The average interest rate on a business credit card is around 14 per cent, compared to the minimum 20 per cent rate range on purchase order financing. The drawback to business credit cards is that your credit limit might not be high enough to purchase supplies for several orders (or even for a large order).

Bottom line?

Purchase order financing is an alternative way to access working capital, especially for small business owners, giving them access to funds that can help pay the suppliers before invoicing the buyers. This is because cash flow problems are most common for small business owners.

For example, a borrowing company receives a significant order from a buyer. At this time, the borrowing company does not have enough liquidity to pay the supplier upfront. So, the borrowing company uses such avenues to access liquidity by applying for funding to a financial institution.

The actual rate for purchase order financing depends on many factors. For example, the size of the purchasing order and the agreed time of repayment. Other factors are the business relationship between the parties and their financial stability.
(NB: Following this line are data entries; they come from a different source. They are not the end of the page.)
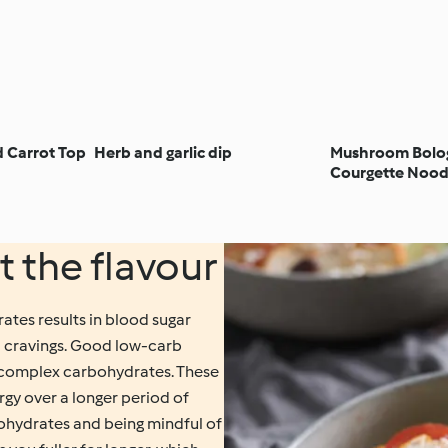
d Carrot Top
Herb and garlic dip
Mushroom Bolo
Courgette Nood
t the flavour
ates results in blood sugar
ood cravings. Good low-carb
, complex carbohydrates. These
ergy over a longer period of
ohydrates and being mindful of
However, purchase order financing may not be the solution to every company. For example, low-margin businesses may need to access other funding alternatives. This is because high fees can eat into your profit margins. Moreover, purchase order loans may not very flexible when it comes to your needs.

In most cases, the perks outweigh the downsides as it enables you to buy inventory and grow sales when capital is limited and helps your firm grow without increased bank debt or diluting ownership. This in turn also increases sales opportunities and facilitates cash flow for timely deliveries to customers.